Details on study design:

- Duration of observation period following administration: 14 days
- Frequency of observations and weighing: The animals were examined for viability twice during during the week and once dialy during weekends. Body weights were recorded on the day prior to dosing (pretest), the day of dosing (Day 0), on Day 7, Day 14, and at death for animals which succumbed prior to study termination.
- Necropsy of survivors performed: yes
- Other examinations performed: Clincila observations were made as to the nature, onset, severity, and duration of toxicoloigical signs at 1, 2, 4, and 6 h after dosing, and once per day thereafter for a total of 14 d. The time of death was recorded, as precisely as possible, for animals which succumbed prior to study termination.

Statistics:

Statistical analysis included means and standard deviations of body weight and body weight change by group and sex.

Results and discussion

Mortality:

Two female animals died prior to study termination. On Days 0 and/or 1, one of the animals was observed with oral and ocular discharge, dyspnea, wet rales, and hypoactivity. The other animal was observed with abdominal/ anogenital staining and soft stool. Both animals were found dead on Day 2.

Clinical signs:

other: Clinical signs of the 8 animals wich survived to study termination included oral or nasal discharge, decreased food consumption, emaciated, staining of the skin/ fur, and /or stool abnormalities. These signs were observed primarily from Day 2 to Day 7, b

Gross pathology:

All animals whcih survived to study termination were without gross abnormalities at postmortem examination.

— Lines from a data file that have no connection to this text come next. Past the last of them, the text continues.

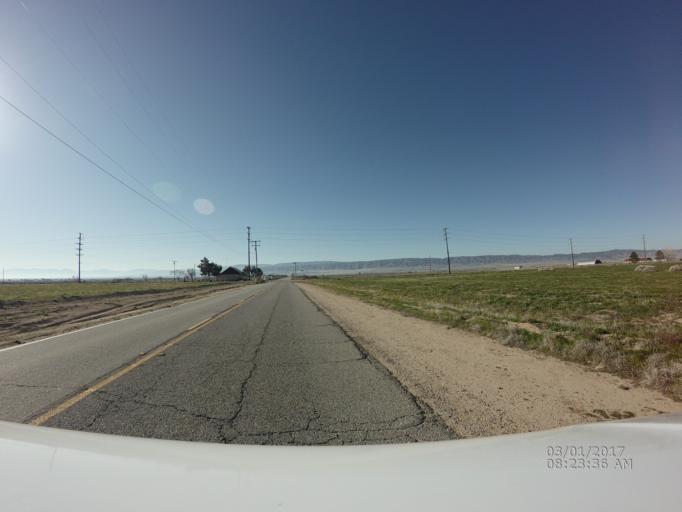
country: US
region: California
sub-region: Los Angeles County
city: Quartz Hill
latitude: 34.7195
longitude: -118.2546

Gross postmortem observations of the 2 females that succumbed included doscoloured liver and/or lungs, consolidated lungs, this/ discoloured stomach lining, roughened glandular portion of the stomach, distended/ discoloured small intestine, and/or staining of the skin/ fur.

Any other information on results incl. tables

Please see the attached tables:

Table 1: Individual inlife observations

Table 2: Individual body weight

Table 3: Individual body weight changes

Table 4: Individual gross postmortem observations

Applicant's summary and conclusion

Interpretation of results:

GHS criteria not met

Conclusions:

The acute oral toxicity of the test material was assessed in accordance with OECD Guideline 401. Overt signs of toxicity were apparent at a dose level of 2000 mg/kg in all animals as indicated by adverse clinical signs and/or body weight gain suppression, as well as mortality in 2 of the 10 animals. All surviving animals appeared to recover by Day 12. Based on the results of this study, the test material elicited evidence of toxicity at a dose of 2000 mg/kg, but the LD50 is > 2000 mg/kg. As such, the test material does not meet the criteria for classification.